KURSE / SEMINARE / MÄRKTE
ANZEIGEN
VORSCHAU / IMPRESSUM

Leseproben

Gu Yue

Interviewt von Monika Gass
Wir haben uns 2025 in Jingdezhen kennengelernt – vermittelt durch Caroline Cheng – ich hatte die Ehre, Ihr Atelier zu besuchen, wo Ihre beeindruckenden Werke ausgestellt waren. Wie haben Sie Ihre Laufbahn in der Keramik begonnen?
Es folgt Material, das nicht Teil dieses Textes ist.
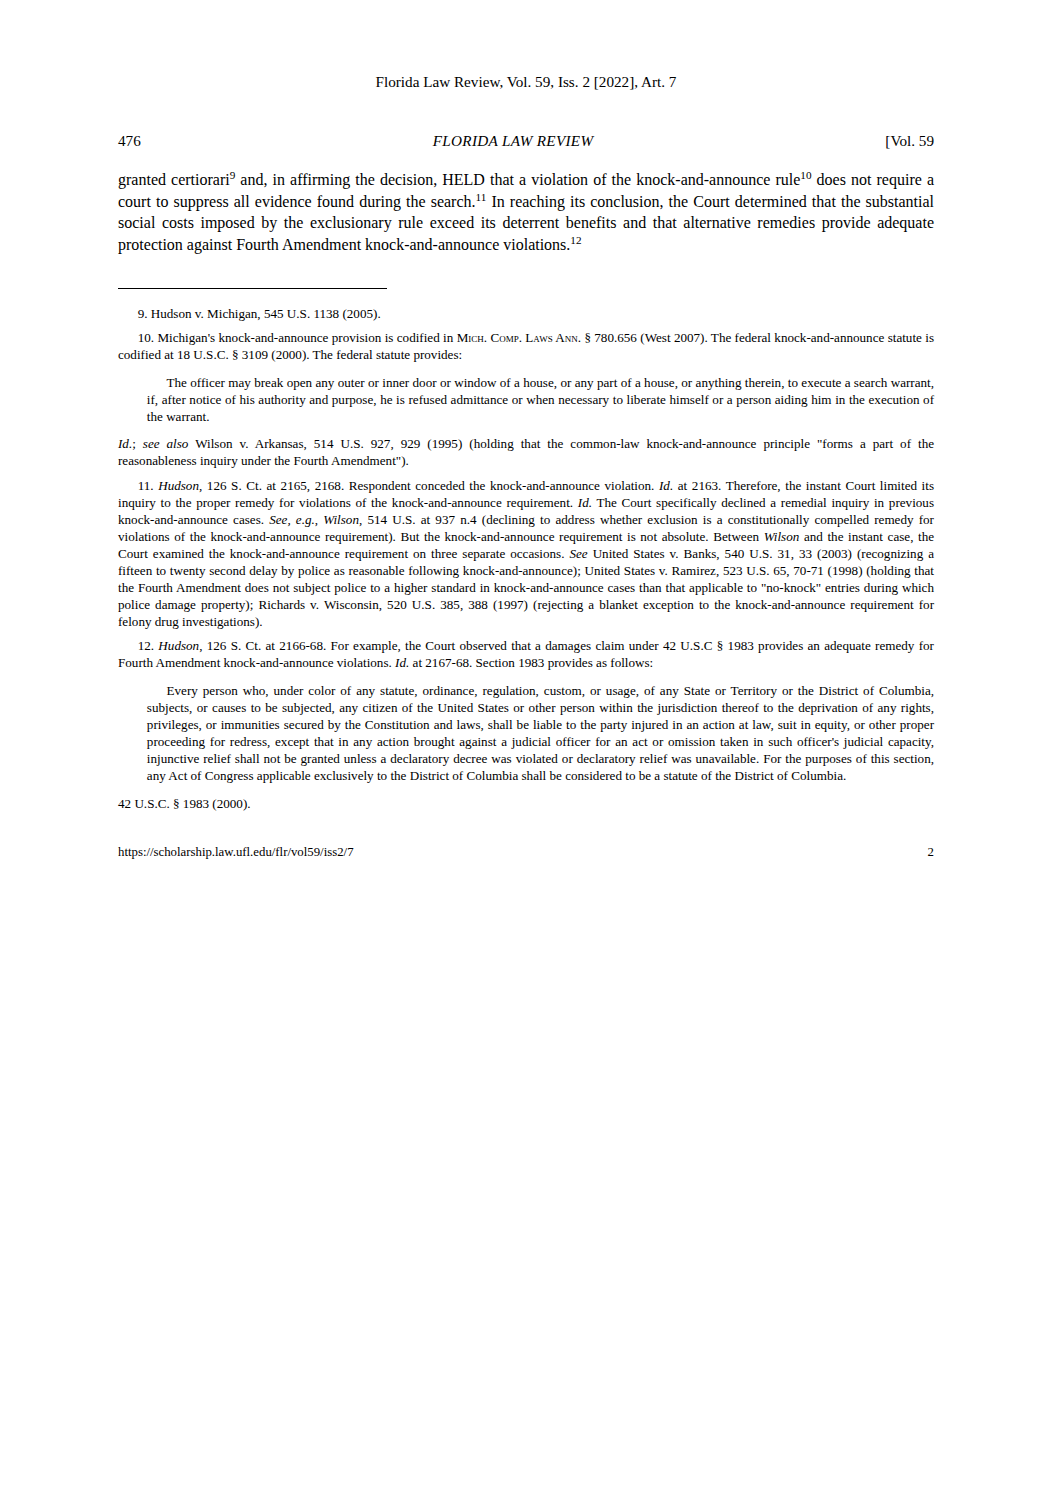Florida Law Review, Vol. 59, Iss. 2 [2022], Art. 7
476 FLORIDA LAW REVIEW [Vol. 59
granted certiorari9 and, in affirming the decision, HELD that a violation of the knock-and-announce rule10 does not require a court to suppress all evidence found during the search.11 In reaching its conclusion, the Court determined that the substantial social costs imposed by the exclusionary rule exceed its deterrent benefits and that alternative remedies provide adequate protection against Fourth Amendment knock-and-announce violations.12
9. Hudson v. Michigan, 545 U.S. 1138 (2005).
10. Michigan's knock-and-announce provision is codified in Mich. Comp. Laws Ann. § 780.656 (West 2007). The federal knock-and-announce statute is codified at 18 U.S.C. § 3109 (2000). The federal statute provides:
The officer may break open any outer or inner door or window of a house, or any part of a house, or anything therein, to execute a search warrant, if, after notice of his authority and purpose, he is refused admittance or when necessary to liberate himself or a person aiding him in the execution of the warrant.
Id.; see also Wilson v. Arkansas, 514 U.S. 927, 929 (1995) (holding that the common-law knock-and-announce principle "forms a part of the reasonableness inquiry under the Fourth Amendment").
11. Hudson, 126 S. Ct. at 2165, 2168. Respondent conceded the knock-and-announce violation. Id. at 2163. Therefore, the instant Court limited its inquiry to the proper remedy for violations of the knock-and-announce requirement. Id. The Court specifically declined a remedial inquiry in previous knock-and-announce cases. See, e.g., Wilson, 514 U.S. at 937 n.4 (declining to address whether exclusion is a constitutionally compelled remedy for violations of the knock-and-announce requirement). But the knock-and-announce requirement is not absolute. Between Wilson and the instant case, the Court examined the knock-and-announce requirement on three separate occasions. See United States v. Banks, 540 U.S. 31, 33 (2003) (recognizing a fifteen to twenty second delay by police as reasonable following knock-and-announce); United States v. Ramirez, 523 U.S. 65, 70-71 (1998) (holding that the Fourth Amendment does not subject police to a higher standard in knock-and-announce cases than that applicable to "no-knock" entries during which police damage property); Richards v. Wisconsin, 520 U.S. 385, 388 (1997) (rejecting a blanket exception to the knock-and-announce requirement for felony drug investigations).
12. Hudson, 126 S. Ct. at 2166-68. For example, the Court observed that a damages claim under 42 U.S.C § 1983 provides an adequate remedy for Fourth Amendment knock-and-announce violations. Id. at 2167-68. Section 1983 provides as follows:
Every person who, under color of any statute, ordinance, regulation, custom, or usage, of any State or Territory or the District of Columbia, subjects, or causes to be subjected, any citizen of the United States or other person within the jurisdiction thereof to the deprivation of any rights, privileges, or immunities secured by the Constitution and laws, shall be liable to the party injured in an action at law, suit in equity, or other proper proceeding for redress, except that in any action brought against a judicial officer for an act or omission taken in such officer's judicial capacity, injunctive relief shall not be granted unless a declaratory decree was violated or declaratory relief was unavailable. For the purposes of this section, any Act of Congress applicable exclusively to the District of Columbia shall be considered to be a statute of the District of Columbia.
42 U.S.C. § 1983 (2000).
https://scholarship.law.ufl.edu/flr/vol59/iss2/7 2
Meine Reise begann bereits nach meiner ersten Begegnung mit der Keramik. 2008 schrieb ich mich am Keramikinstitut Jingdezhen ein und schloss mein Masterstudium 2015 ab.
Ungefähr zu dieser Zeit begann ich auch meine eigene künstlerische Arbeit zu entwickeln. Während meiner Schulzeit konzentrierte ich mich vor allem auf das Erlernen traditioneller Keramiktechniken. Damals erklärten die Lehrer die Prinzipien und grundlegenden Arbeitsschritte, während Jingdezhen voller Keramikwerkstätten war, in denen ich Meistern bei der Arbeit mit verschiedenen Methoden und Fertigkeiten zusehen konnte. Dort lernte und verstand ich das im Unterricht Gelehrte viel direkter. Neben den Werkstätten der älteren Generation gab es noch einen weiteren Ort, den ich jede Woche besuchte: den “Pottery Workshop” Jingdezhen (PWS). Jeden Freitag fanden dort Vorträge statt, und samstagvormittags gab es einen Markt. Das war für mich die einzige Möglichkeit, die Welt außerhalb der Keramik kennenzulernen.

Gu Yue

Michael Sälzer

VOM JURASTUDIUM ZUM TÖPFERLEHRLING
Der Bruch mit der akademischen Laufbahn und das Bedürfnis etwas „Begreifbares“ zu machen, brachte mich zur Keramik. Als frustrierter Jurastudent kehrte ich dem geteilten Berlin den Rücken, ging in den Westerwald zurück und begann meine Töpferlehre. Mein alter schlesischer Meister in der Lehrwerkstatt war prägend: Dort wurden meist große Gefäße in Serie gedreht und gutes Form-Gefühl sowie die Beherrschung traditioneller Dreh-Griffe und Schnelligkeit waren gefragt.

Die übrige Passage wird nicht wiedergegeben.